▸ **Qué hacer**
1) ¿Qué se acumula en la secuencia de créditos, según la reseña de Matar o morir, en lugar de lo que abría Corrupción en Miami?
2) Prosigue la reseña de Matar o morir a partir de su última línea.

▸ **Fragmento seleccionado**

........

El ángel de la guarda contra la santa muerte
La combinatoria de tópicos que activa el 'flashback' sobre el trauma del personaje y la rutina con que se resuelven las secuencias de acción resumen sus fallos
La cámara se acerca a un coche que se agita a golpe de rítmicas sacudidas en la azotea de un aparcamiento. Décadas de lugar común proporcionan al espectador las claves necesarias para interpretar la imagen: se supone que ese es el signo que ha inmortalizado el cine para informar a los espectadores de que, en el interior del vehículo, hay una pareja entregada al sexo. Pero no: lo que ocurre en el interior es que una contundente Jennifer Garner está repartiéndole estopa a un tipo patibulario hasta que remata la faena reventándole la cabeza. La secuencia pasa por corte a una secuencia de créditos que, en sus formas y ritmos, flirtea con la mímesis de las paradigmáticas cabeceras de una serie televisiva: en este caso, las imágenes parecen estar desarticulando el recuerdo nostálgico de la ráfaga de sonidos e imágenes que abrían la sofisticada Corrupción en Miami de los ochenta. En lugar de flamencos rosas ascendiendo a cielos de neón, colores pastel y glamour hortera, lo que aquí se acumula son calles desamparadas, poblados chabolistas, vidas sin techo en las zonas más marginales de Los Ángeles. El arranque de Matar o morir (Peppermint), quinto largometraje de Pierre Morel, anticipa una película bastante menos sumisa a las fórmulas de lo que acaba siendo.
MATAR O MORIR (PEPPERMINT)
Dirección: Pierre Morel.

........

▸ **Material aportado**
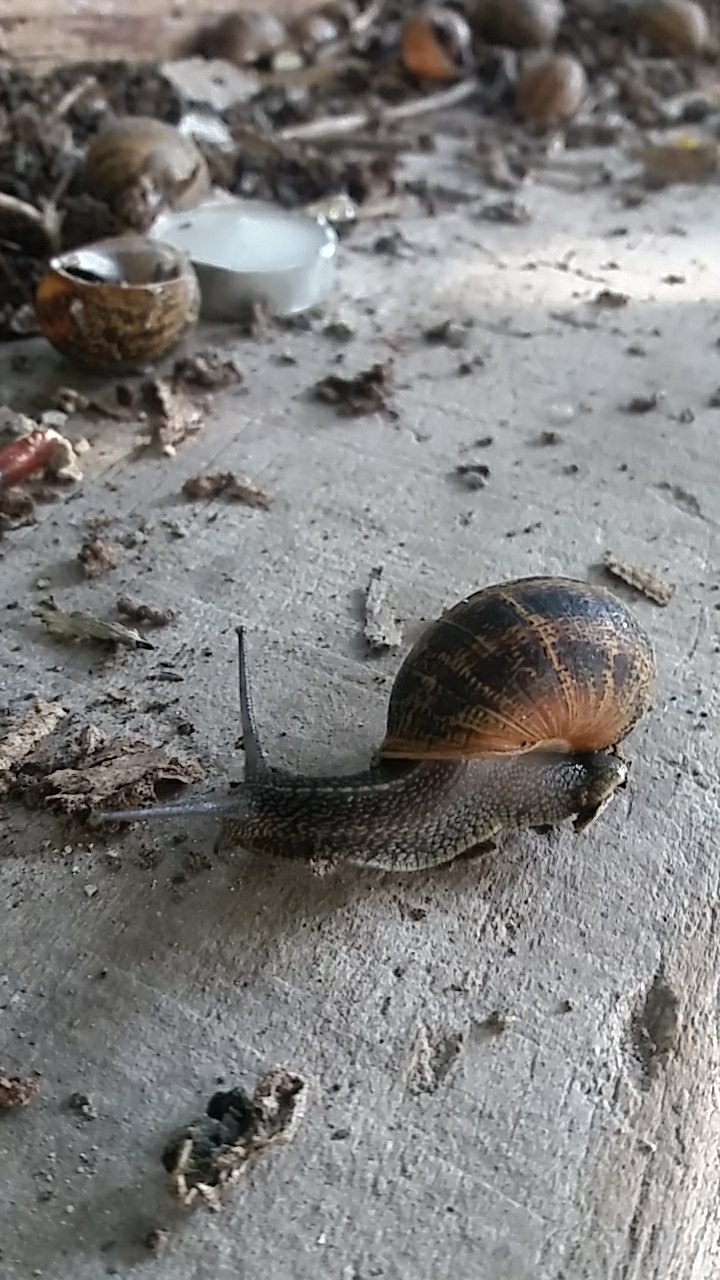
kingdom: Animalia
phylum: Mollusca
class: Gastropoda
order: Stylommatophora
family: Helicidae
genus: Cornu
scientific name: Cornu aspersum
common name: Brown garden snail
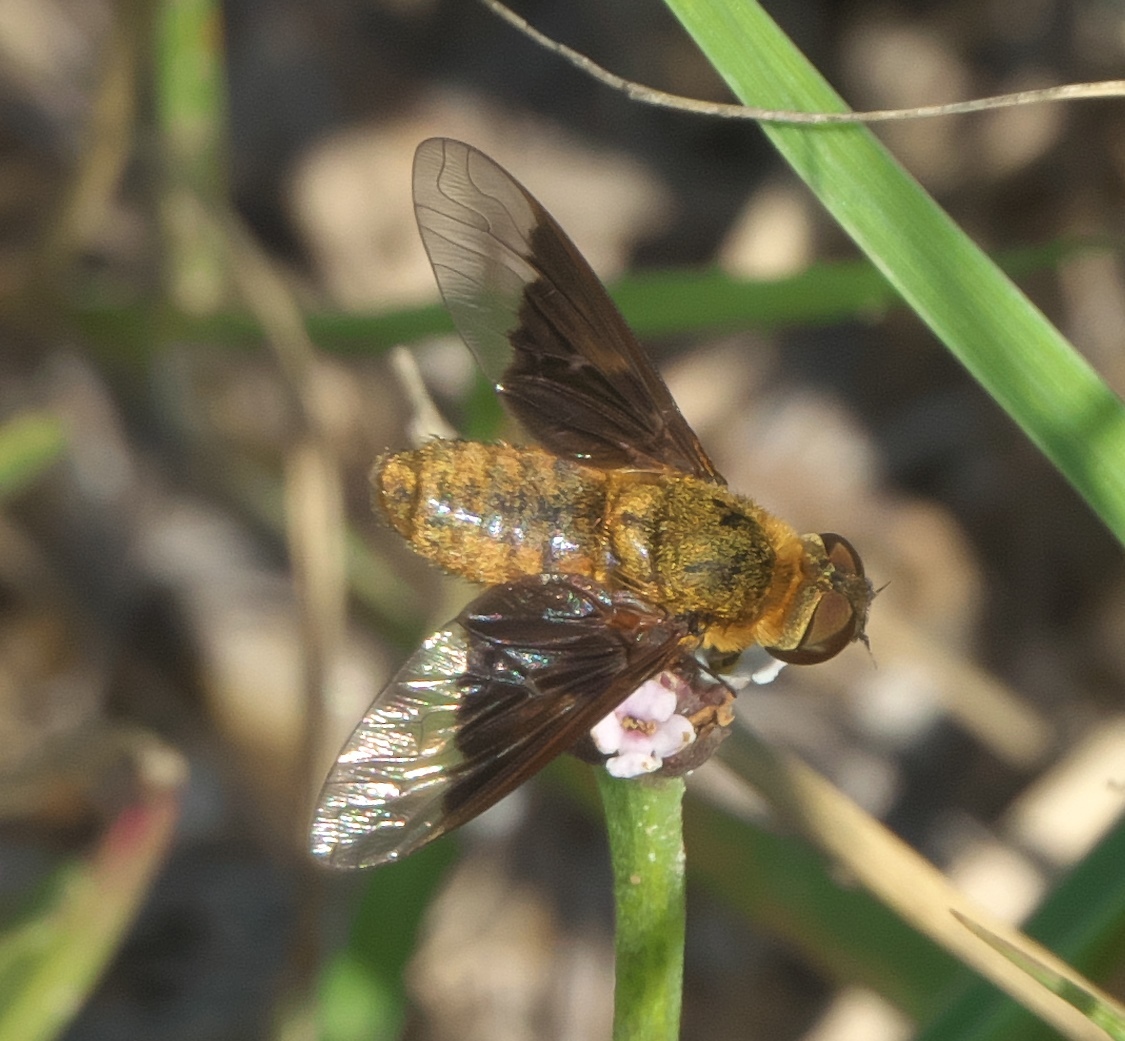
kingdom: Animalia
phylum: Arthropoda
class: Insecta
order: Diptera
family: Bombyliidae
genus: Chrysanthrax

........

▸ **Respuestas dadas**
1)
- Calles desamparadas
- Poblados chabolistas
- Vidas sin techo en las zonas más marginales de Los Ángeles

2)
Intérpretes: Jennifer Garner, John Ortiz, John Gallagher, jr., Annie Ilonseh.
Género: thriller. Estados Unidos, 2018.
Duración: 101 minutos.
Formado en la escudería Luc Besson, Morel cuenta en su haber con la fundación de una franquicia que reformuló, inesperadamente, a Liam Neeson como torvo héroe de acción –Venganza (2008)- y con un sorprendente trabajo recorrido por un irreverente sentido del humor –Desde París con amor (2010)-, dos piezas que, de distintas maneras, transmitían el mensaje de que tenía cierto sentido proponer un cine de acción europeo a la americana, porque siempre se colaría entre sus rendijas una singularidad capaz de desmarcarlo del mero producto de consumo. Pero no, la combinatoria de tópicos que activa el temprano flashback sobre el trauma del personaje y la mera rutina con que se resuelven las secuencias de acción -¡ese tiroteo en el almacén de piñatas!- delatan que quizá la aspiración última de Morel era convertirse en un realizador de thrillers del montón.